» CONSIGNE 1: D'après le texte ci-dessous sur la guitare dans la musique bretonne, quels instruments font leur apparition dans les ensembles de musique bretonne au cours des mêmes années que la guitare acoustique ? Énumérez-les tous.
» CONSIGNE 2: Selon le texte ci-dessous sur la guitare dans la musique bretonne, en quelle année Guy Tudy sort-il son premier 45 tours ?
» CONSIGNE 3: Rédigez la suite du texte ci-dessous sur la guitare dans la musique bretonne, en reprenant juste après sa dernière phrase.

» TEXTE FOURNI:

____________________

Un nouvel orchestre pour la danse bretonne

La guitare

Si la guitare a un grand succès populaire dans l’après-guerre pour l’accompagnement de la chanson française et supplante rapidement le banjo dans les orchestres de bal et les hot-clubs, son apparition dans la musique traditionnelle bretonne est plus tardive et date de la fin des années 1950, quand des chanteurs comme Glenmor, Youenn Gwernig et le trio An Tri Bintig commencent à l’utiliser pour s’accompagner.
Au début du siècle déjà, des chansonniers s’accompagnaient à la guitare dans les caféconcerts des villes armoricaines et l’un des plus connus était Henry Ansquer (1885-1961), le brestois compositeur de La Complainte de Jean Quemeneur. Ces chansonniers partaient bien souvent gagner leur vie à Paris et c’est dans la capitale qu’un jeune chanteur breton, Émile le Scanff dit Glenmor fait son apparition sur la scène de la Maison de la Bretagne le 17 octobre 1959, en compagnie de la harpiste Denise Mégevand. Il se présente alors comme barde et selon le journaliste présent, « a encore beaucoup à apprendre ».Si Glenmor eut par la suite un succès national, son répertoire d’auteur-compositeur le place dans la lignée de la chanson française d’un Jacques Brel ou d’un Léo Ferré qu’il fréquentait, et son chant porte souvent la voix du militantisme nationaliste.
Les premiers musiciens à faire entrer réellement la guitare dans le répertoire populaire breton, comme nous le verrons dans les chapitres suivants, seront le trio An Tri Bintig, Pierre-Yves Moign dans sa nouvelle formation Dunvel Ar Benn et les Kabalérien, puis les Namnediz. Et c’est au cours des années 1960 que certains guitaristes choisiront de se produire en solo avec un répertoire traditionnel ou s’inspirant de la Bretagne, instrumental ou chanté : la « guitare celtique » va naître en 1961 avec Guy Tudy, qui fonde à Rennes le cercle des amis « Guitare et Musique », et qui sort son premier 45 tours en 1965. Un autre chanteur guitariste, Jef Philippe, publie trois ans plus tard un album de musique bretonne chez Mouez Breiz. C’est donc véritablement au cours des années 1960 que la guitare acoustique prend ses marques dans la musique traditionnelle en Bretagne. D’autres instruments – violon, alto, flûte traversière et flûte à bec, banjo et contrebasse – feront leur apparition au cours des mêmes années dans les ensembles de musique bretonne dont nous allons traiter dans les chapitres suivants.

____________________

» DONNÉES DISPONIBLES:

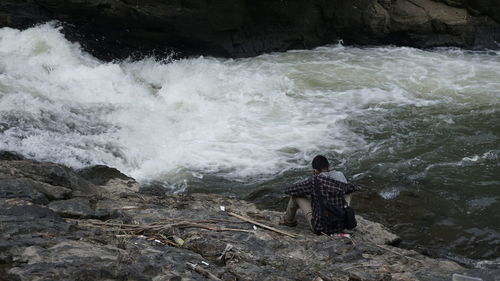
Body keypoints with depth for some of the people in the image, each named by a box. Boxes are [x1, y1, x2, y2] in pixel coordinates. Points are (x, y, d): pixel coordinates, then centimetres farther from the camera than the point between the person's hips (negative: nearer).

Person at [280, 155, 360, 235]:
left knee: (296, 195, 9)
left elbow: (288, 190, -3)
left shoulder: (314, 180, -15)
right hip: (340, 227, 4)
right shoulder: (341, 179, -3)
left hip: (321, 228, -4)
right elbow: (355, 188, 20)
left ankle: (288, 220, 35)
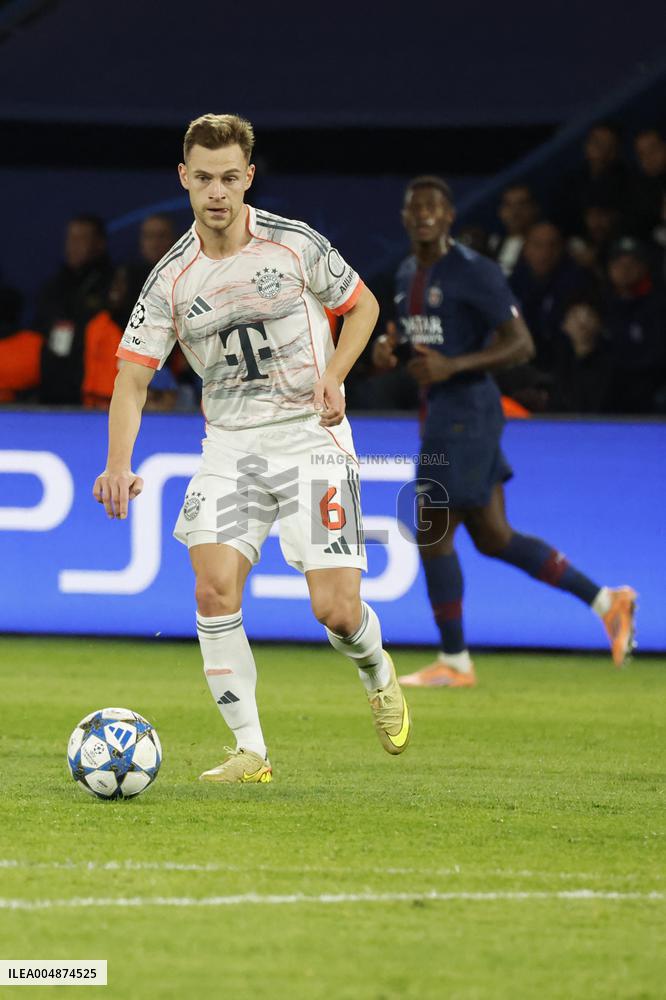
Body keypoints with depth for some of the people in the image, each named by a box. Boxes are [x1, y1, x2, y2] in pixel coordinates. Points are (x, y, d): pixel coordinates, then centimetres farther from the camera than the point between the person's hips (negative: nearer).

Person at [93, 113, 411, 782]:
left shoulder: (296, 245, -6)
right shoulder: (172, 279, -2)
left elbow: (363, 306, 10)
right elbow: (133, 376, -2)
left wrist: (332, 375, -8)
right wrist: (118, 464, -18)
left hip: (311, 438, -2)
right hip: (230, 445, 2)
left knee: (336, 611, -11)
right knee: (214, 591, -17)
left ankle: (376, 672, 25)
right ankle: (249, 750, -5)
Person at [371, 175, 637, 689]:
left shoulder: (476, 273, -13)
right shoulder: (408, 274, 14)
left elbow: (521, 344, -15)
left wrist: (452, 365, -25)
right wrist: (388, 349, 6)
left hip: (468, 411, -9)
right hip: (440, 412, 9)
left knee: (433, 534, -6)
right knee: (494, 538, 11)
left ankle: (454, 661, 6)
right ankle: (605, 600, 20)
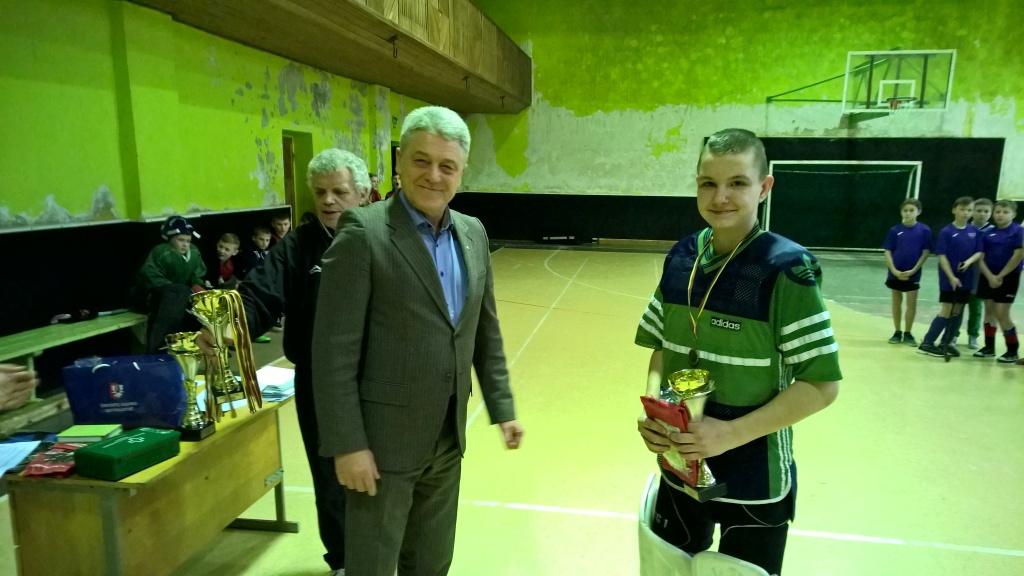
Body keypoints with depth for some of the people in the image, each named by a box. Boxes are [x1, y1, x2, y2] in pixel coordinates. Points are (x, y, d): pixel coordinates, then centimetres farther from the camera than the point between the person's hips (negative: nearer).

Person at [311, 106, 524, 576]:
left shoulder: (473, 233, 5)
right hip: (385, 437, -5)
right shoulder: (364, 232, -15)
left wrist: (502, 407, 10)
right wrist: (347, 443, -17)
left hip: (448, 435, 6)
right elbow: (333, 349, -16)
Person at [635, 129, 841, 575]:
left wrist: (731, 433, -23)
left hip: (753, 481, -4)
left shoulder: (787, 268, -17)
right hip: (680, 468, 5)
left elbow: (821, 384, -16)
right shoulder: (680, 258, -2)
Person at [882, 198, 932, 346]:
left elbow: (926, 252, -3)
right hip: (895, 273, 1)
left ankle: (908, 334, 16)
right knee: (896, 302, 10)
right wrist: (894, 270, -13)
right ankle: (897, 332, 21)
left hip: (913, 274, -1)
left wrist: (913, 270, -11)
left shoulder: (924, 230, -5)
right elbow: (888, 252, -2)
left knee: (911, 303, 3)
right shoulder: (895, 230, -3)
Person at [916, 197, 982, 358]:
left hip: (966, 278, 5)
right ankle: (927, 343, -4)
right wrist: (951, 277, -17)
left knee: (958, 311, 8)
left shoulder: (975, 231, 5)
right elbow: (942, 256, -12)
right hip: (949, 278, -5)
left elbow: (979, 252, 6)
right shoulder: (946, 232, -10)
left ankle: (946, 343, 17)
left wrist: (969, 261, -16)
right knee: (946, 311, -8)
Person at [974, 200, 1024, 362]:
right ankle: (989, 347, 20)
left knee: (1001, 314, -8)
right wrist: (990, 276, -12)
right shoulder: (988, 234, 4)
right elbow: (981, 257, 1)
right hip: (989, 277, 4)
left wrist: (1000, 276, -12)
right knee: (989, 310, 9)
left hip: (1008, 277, -4)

____________________

» RÉPONSE 1: Le violon, l'alto, la flûte traversière, la flûte à bec, le banjo et la contrebasse.

» RÉPONSE 2: En 1965.

» RÉPONSE 3:
Nous voyons que le mouvement de création dont nous allons à présent dessiner les contours ne naît pas ex-nihilo, mais qu’il se développe dans un creuset culturel déjà très vivant dans les années 1950. Il naît après plus d’un siècle de diffusion d’une musique populaire monodique ou arrangée sur papier – feuilles volantes, recueils et partitions – et il est fort de presque cinquante ans d’enregistrements commerciaux. Il est surtout porté par des personnalités, organisateurs et promoteurs infatigables dont les plus importantes sont Polig Monjarret pour le bagad et l’interceltisme, Bernard de Parades pour les cercles celtiques et les fêtes de Cornouaille, Pierre-Jakez Hélias pour la communication avec le public et Loeiz Ropars pour le kan ha diskan et le fest-noz. Il bénéficie de lieux de répétitions, les locaux des cercles celtiques et des bagadoù, les conservatoires ou les espaces privés ; de lieux de diffusion, fêtes et festivals, hot-clubs et salles des fêtes, mais aussi radios locales ; enfin des réseaux de production discographiques régionaux et nationaux qui participent grandement à mettre en valeur ce patrimoine. C’est donc dans une époque foisonnant d’initiatives que vont naître ce que l’on appellerait aujourd’hui les premiers groupes de musique bretonne, même si ce terme n’était pas encore en usage en 1955 quand Jean L’Helgouach et Pierre-Yves Moign allaient inventer l’ensemble de musique bretonne et l’orchestre celtique.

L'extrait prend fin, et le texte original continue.